■ **TASKS TO CARRY OUT**
1 - Duplicate the part of the article on valine and bone marrow transplants that opens with the words containing "Receiving a bone" and closes with "about to change.".
2 - Decide whether each statement agrees with the article on valine and bone marrow transplants, answering yes or no and quoting the words of the article that settle it: (a) The researchers came from the Universities of Stanford and Tokyo. (b) The researchers know why the absence of valine stops blood cell production. (c) The amino acid was removed from the diet of lab rats.
3 - Please write the next part of the article on valine and bone marrow transplants, carrying on after its final sentence.

■ **PASSAGE**
□ □ □ □

A Particular Amino Acid Can Change the Future of Bone Marrow Transplants

Receiving a bone marrow transplant is a very difficult and dangerous procedure that leukemia patients usually have to go through in an effort to beat the disease. Unlike organ transplants, in order to become a bone marrow receiver, one must have zero blood cells. This is essential because the transplant will produce new, healthy ones. Thus, the old cells that, in the case of leukemia, carry the disease should be wiped off the individual’s body.Bone Marrow

The intensity and the degree to which this whole preparation and the transplantation weaken the human body become apparent by statistics: about 5% of patients die during one of the two phases. Fortunately, this situation is probably about to change.

An international team of researchers from the Universities of Stanford and Tokyo made an amazing discovery. According to the results of their study, removing a single amino acid from the diet of lab mice was enough for the complete halt of new blood cell production. This may sound like a very bad idea and many of you are probably wondering why would anyone want to do this on purpose, but we have to keep in mind that it is something that we are trying to achieve in the first place through chemotherapy and radiation, both of which lead to the outcome described above.

The amino acid that can literally transform the way we are dealing with bone marrow transplant procedures is called valine. The scientific team is not yet sure why its absence triggers such an effect, but so far it appears that it is the only chemical substance that controls blood cell production.

□ □ □ □

■ **EXERCISE DATA**
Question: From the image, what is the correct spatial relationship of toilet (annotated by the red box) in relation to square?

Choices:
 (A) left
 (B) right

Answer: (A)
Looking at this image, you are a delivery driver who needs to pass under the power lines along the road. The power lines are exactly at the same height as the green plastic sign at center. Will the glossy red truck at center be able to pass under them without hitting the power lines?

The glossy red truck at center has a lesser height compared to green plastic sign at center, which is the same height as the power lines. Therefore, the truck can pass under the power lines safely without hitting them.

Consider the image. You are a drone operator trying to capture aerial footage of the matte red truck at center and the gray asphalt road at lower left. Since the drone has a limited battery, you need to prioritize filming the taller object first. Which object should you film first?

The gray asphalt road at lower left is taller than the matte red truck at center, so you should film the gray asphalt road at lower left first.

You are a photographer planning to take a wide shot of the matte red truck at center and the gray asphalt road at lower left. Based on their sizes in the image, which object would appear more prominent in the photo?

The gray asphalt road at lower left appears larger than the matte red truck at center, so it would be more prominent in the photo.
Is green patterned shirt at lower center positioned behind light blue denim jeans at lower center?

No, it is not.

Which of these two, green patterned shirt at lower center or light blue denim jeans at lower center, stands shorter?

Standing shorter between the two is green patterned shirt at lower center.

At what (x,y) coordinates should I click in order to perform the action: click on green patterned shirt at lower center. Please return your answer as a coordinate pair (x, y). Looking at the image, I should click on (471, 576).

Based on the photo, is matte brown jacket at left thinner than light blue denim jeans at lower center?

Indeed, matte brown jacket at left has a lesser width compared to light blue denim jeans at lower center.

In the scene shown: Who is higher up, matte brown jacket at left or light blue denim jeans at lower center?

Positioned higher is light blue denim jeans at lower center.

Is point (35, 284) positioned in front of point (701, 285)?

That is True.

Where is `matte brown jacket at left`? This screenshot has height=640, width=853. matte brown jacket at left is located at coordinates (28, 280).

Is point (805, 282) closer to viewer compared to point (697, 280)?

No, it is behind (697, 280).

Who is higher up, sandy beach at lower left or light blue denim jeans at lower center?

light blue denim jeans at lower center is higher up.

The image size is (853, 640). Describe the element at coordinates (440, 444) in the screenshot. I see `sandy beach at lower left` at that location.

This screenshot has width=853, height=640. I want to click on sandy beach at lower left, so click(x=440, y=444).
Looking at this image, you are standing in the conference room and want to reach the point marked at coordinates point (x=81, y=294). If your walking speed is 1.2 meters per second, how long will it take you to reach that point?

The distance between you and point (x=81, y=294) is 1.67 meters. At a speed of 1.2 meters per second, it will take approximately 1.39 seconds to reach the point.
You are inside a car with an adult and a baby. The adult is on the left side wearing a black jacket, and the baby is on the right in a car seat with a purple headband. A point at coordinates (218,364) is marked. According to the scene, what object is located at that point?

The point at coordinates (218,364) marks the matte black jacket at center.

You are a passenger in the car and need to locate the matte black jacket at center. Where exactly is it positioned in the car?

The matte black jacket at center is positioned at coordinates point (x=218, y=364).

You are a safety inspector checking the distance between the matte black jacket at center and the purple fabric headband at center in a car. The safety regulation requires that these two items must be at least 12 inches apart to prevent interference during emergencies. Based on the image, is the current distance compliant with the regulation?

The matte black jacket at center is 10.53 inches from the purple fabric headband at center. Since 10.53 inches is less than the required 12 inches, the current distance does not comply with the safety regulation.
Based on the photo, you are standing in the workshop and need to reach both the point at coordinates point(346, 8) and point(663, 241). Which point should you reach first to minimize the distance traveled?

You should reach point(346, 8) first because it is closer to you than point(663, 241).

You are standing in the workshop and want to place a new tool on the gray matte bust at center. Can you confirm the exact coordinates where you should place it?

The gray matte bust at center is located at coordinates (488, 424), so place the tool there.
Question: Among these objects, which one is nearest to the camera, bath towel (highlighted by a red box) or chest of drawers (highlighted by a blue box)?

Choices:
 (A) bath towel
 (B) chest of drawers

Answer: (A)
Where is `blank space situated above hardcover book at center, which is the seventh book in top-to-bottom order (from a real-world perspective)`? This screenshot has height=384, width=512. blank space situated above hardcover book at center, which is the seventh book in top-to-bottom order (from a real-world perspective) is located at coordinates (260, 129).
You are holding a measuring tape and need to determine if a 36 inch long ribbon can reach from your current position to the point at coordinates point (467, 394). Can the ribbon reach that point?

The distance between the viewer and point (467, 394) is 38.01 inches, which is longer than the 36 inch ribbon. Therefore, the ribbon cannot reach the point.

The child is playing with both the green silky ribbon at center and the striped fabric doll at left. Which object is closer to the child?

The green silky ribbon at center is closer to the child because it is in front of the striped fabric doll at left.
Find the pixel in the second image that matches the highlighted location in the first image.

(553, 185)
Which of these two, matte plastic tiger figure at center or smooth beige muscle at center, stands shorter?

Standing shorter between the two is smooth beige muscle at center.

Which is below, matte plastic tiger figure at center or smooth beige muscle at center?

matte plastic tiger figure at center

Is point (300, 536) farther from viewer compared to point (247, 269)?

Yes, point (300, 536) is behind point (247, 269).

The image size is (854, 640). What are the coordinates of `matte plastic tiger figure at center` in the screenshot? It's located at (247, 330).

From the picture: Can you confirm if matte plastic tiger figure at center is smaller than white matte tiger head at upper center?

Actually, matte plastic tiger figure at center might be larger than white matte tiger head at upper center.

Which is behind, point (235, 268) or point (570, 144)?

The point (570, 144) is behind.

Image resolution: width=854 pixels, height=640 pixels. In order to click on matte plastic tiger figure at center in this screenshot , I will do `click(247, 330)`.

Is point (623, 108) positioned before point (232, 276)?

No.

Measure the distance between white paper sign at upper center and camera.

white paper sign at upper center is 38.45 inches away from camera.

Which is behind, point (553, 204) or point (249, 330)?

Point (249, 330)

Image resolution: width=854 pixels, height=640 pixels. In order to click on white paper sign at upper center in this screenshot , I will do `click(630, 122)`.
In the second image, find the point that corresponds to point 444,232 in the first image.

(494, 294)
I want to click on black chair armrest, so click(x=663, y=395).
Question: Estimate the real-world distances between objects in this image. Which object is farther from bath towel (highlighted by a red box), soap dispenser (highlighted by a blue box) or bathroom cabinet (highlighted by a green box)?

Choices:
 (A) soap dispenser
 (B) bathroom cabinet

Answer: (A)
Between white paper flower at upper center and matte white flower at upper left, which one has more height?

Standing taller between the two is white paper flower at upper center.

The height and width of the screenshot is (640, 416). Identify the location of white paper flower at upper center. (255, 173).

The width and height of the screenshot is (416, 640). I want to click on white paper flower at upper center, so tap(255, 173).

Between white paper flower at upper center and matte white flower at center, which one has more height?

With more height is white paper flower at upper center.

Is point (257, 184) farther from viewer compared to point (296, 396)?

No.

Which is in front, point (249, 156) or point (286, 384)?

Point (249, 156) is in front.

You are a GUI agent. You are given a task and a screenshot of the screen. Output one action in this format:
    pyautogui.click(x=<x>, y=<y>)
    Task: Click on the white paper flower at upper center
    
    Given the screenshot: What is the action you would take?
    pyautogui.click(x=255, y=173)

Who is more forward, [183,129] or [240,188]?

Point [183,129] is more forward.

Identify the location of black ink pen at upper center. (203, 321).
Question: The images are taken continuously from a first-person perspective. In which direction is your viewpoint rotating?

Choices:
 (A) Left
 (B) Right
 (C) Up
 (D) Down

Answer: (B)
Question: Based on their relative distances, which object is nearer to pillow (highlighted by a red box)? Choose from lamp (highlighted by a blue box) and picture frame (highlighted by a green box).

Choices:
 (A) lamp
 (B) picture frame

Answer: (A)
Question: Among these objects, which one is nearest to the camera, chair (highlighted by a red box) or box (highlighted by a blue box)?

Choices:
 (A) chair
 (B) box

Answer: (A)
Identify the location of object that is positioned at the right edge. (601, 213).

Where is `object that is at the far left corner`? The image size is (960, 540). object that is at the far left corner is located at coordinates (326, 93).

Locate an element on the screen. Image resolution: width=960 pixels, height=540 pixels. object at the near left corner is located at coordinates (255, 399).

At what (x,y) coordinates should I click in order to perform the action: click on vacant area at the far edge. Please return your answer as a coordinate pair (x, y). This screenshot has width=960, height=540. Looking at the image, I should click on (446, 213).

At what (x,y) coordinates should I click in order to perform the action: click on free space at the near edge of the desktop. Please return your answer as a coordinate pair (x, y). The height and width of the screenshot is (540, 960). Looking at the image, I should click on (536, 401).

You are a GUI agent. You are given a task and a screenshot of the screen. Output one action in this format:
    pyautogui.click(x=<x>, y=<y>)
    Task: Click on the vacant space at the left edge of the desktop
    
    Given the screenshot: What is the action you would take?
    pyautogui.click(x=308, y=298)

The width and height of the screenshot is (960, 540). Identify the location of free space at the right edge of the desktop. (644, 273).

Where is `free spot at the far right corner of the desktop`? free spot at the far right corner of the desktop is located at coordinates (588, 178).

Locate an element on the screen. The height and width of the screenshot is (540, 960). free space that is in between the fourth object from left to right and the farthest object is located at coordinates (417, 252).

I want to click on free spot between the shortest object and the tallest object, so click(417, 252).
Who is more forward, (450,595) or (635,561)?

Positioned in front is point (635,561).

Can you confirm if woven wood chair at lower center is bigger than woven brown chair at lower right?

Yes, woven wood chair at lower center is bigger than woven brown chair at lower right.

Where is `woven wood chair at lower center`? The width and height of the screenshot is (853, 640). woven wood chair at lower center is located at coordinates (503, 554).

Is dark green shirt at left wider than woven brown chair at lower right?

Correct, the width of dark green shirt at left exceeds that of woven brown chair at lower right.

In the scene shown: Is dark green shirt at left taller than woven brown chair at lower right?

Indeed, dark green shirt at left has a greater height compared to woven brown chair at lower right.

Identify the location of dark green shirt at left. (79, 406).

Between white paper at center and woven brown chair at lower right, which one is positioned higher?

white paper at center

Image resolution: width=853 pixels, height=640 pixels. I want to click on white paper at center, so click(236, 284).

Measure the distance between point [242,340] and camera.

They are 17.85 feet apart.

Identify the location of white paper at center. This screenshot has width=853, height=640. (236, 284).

□ □ □ □

■ **ANSWERS PER TASK**
1 -
Receiving a bone marrow transplant is a very difficult and dangerous procedure that leukemia patients usually have to go through in an effort to beat the disease. Unlike organ transplants, in order to become a bone marrow receiver, one must have zero blood cells. This is essential because the transplant will produce new, healthy ones. Thus, the old cells that, in the case of leukemia, carry the disease should be wiped off the individual’s body.Bone Marrow

The intensity and the degree to which this whole preparation and the transplantation weaken the human body become apparent by statistics: about 5% of patients die during one of the two phases. Fortunately, this situation is probably about to change.

2 -
(a) Yes: "An international team of researchers from the Universities of Stanford and Tokyo made an amazing discovery."
(b) No: "The scientific team is not yet sure why its absence triggers such an effect"
(c) No: "removing a single amino acid from the diet of lab mice"

3 -
When compared to the methods used so far (radiation & chemo), valine deprivation appears to have huge advantages. Mice that undergo radiation treatment become very ill and unable to reproduce. Most of them live one year or less after being irradiated. In contrast, most of the mice that followed the “tweaked” diet appear perfectly healthy and are also able to reproduce.

However, there is also a negative element. A few mice died when they followed the aforementioned diet after showing signs of malnutrition. This is something that should be studied extensively since any type of diet that causes such an effect is unacceptable, especially for such a sensitive issue as bone marrow transplantation.

It is certain that this new breakthrough will improve our understanding of many medical subjects and may also appear extremely valuable as a direct weapon against leukemia. All we have to do is wait for more detailed study results and the first human trials.